Singapore and Malaysia Court Gulf Capital for Green Infrastructure as Emerging Markets Enter Rate‑Cut Cycle
Singapore and Malaysia are stepping up efforts to attract Gulf capital into green infrastructure and transition assets , positioning themselves as preferred Southeast Asian gateways for Middle Eastern sovereign funds and banks as global rates edge lower and ESG rules tighten. Wit…

By
Sophie Aldridge
Published
Jan 27, 2026
Read
3 min

Singapore and Malaysia are stepping up efforts to attract Gulf capital into green infrastructure and transition assets, positioning themselves as preferred Southeast Asian gateways for Middle Eastern sovereign funds and banks as global rates edge lower and ESG rules tighten. With emerging and frontier markets poised to benefit from a softer dollar and falling developed‑market yields, policymakers in both countries are publishing detailed “green investment opportunity” roadmaps aimed squarely at institutional investors in Abu Dhabi, Riyadh, Doha and Kuwait City.

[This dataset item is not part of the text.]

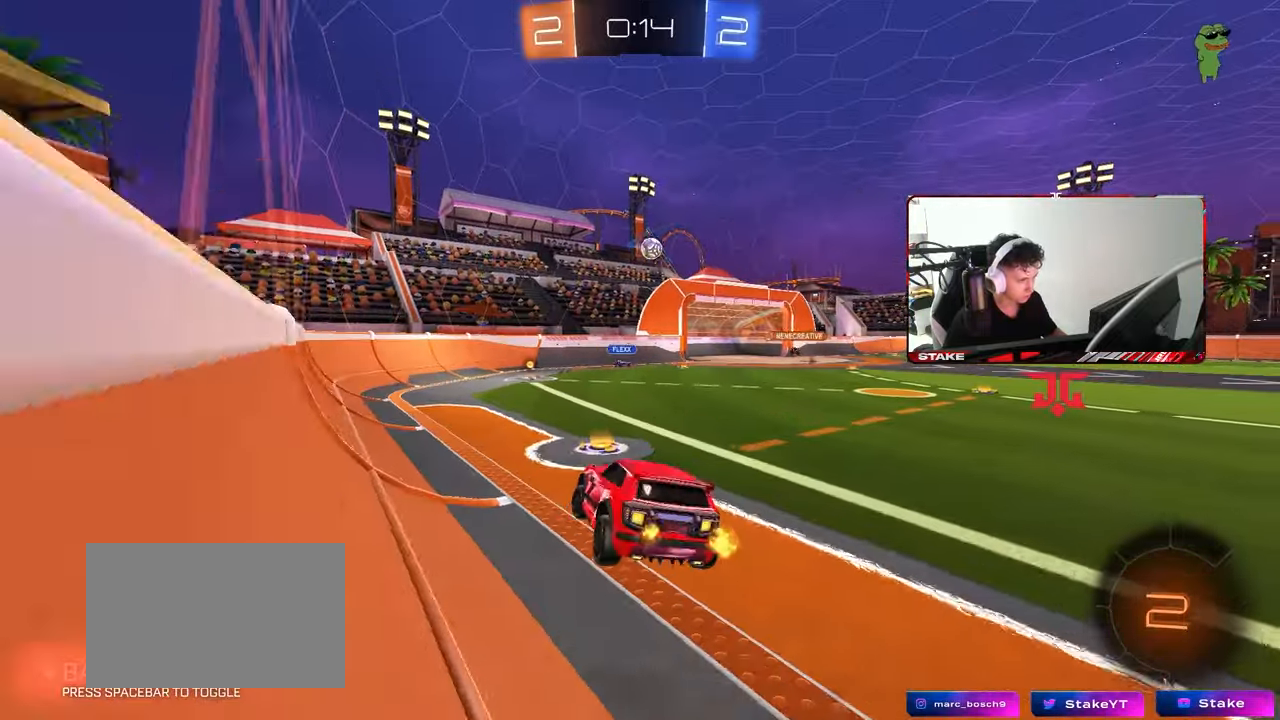
{"keys": ["w"], "mouse": [], "events": [[50, "a", "up"], [50, "d", "down"], [50, "s", "up"], [100, "shift", "down"], [150, "d", "up"], [150, "shift", "up"], [233, "a", "down"], [233, "shift", "down"], [333, "a", "up"], [333, "shift", "up"], [433, "w", "down"]]}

Malaysia’s latest Green Infrastructure Investment Opportunities (GIIO) report lists a pipeline of projects across renewable energy, low‑carbon transport, energy‑efficient buildings, water and waste management, highlighting specific assets, expected capex and potential financing structures. The document, prepared with Climate Bonds Initiative support, outlines how Malaysia can mobilise tens of billions of dollars by combining domestic savings, multilateral finance and foreign capital—including from Islamic investors keen on green sukuk and Sharia‑compliant funds.

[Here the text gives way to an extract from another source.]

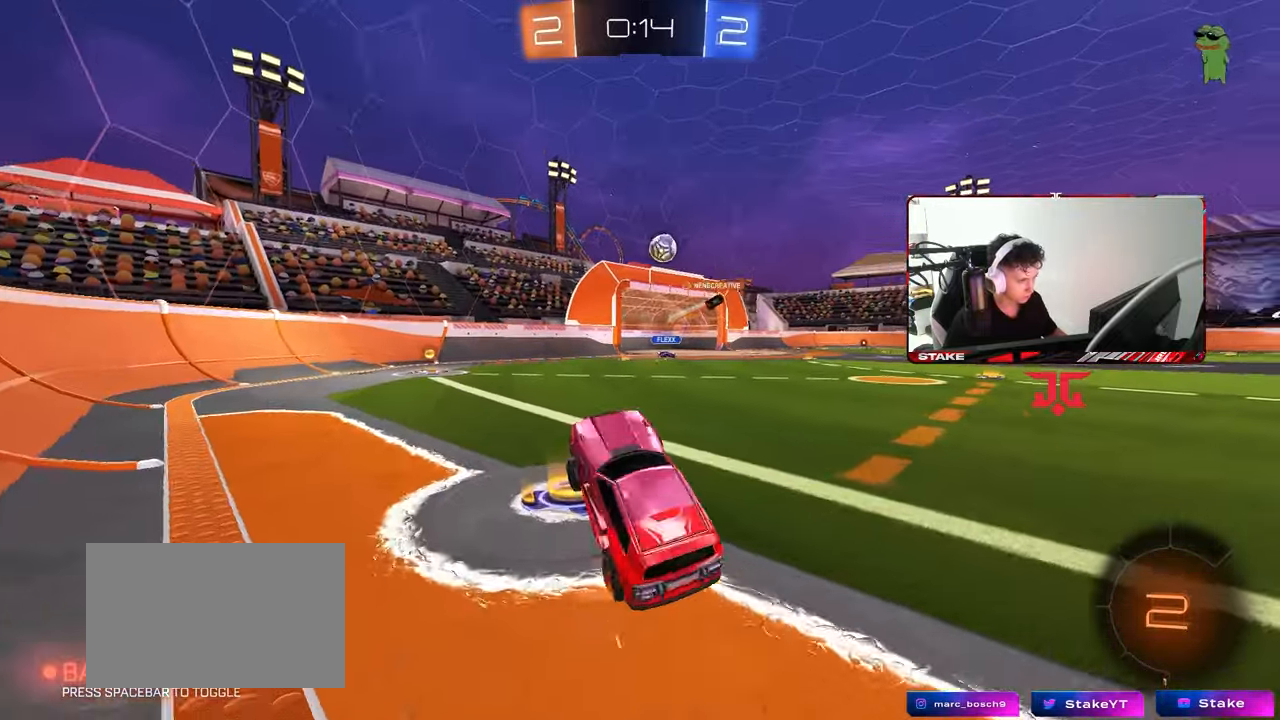
{"keys": ["a", "w"], "mouse": ["left"], "mouse_move": "still", "events": [[117, "mouse_left", "down"], [117, "mouse_right", "down"], [250, "mouse_right", "up"], [483, "a", "down"]]}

Projects flagged include large‑scale solar farms, mini‑hydro plants, mass‑transit extensions in Kuala Lumpur and Penang, green industrial parks and municipal waste‑to‑energy plants. Many are designed to be sukuk‑eligible, reflecting Malaysia’s deep experience in Islamic capital markets and its desire to align green‑finance ambitions with Sharia‑compliant investors from the GCC. Officials emphasise robust regulatory frameworks, tax incentives and clear eligibility criteria as differentiators versus other emerging markets vying for climate‑finance flows.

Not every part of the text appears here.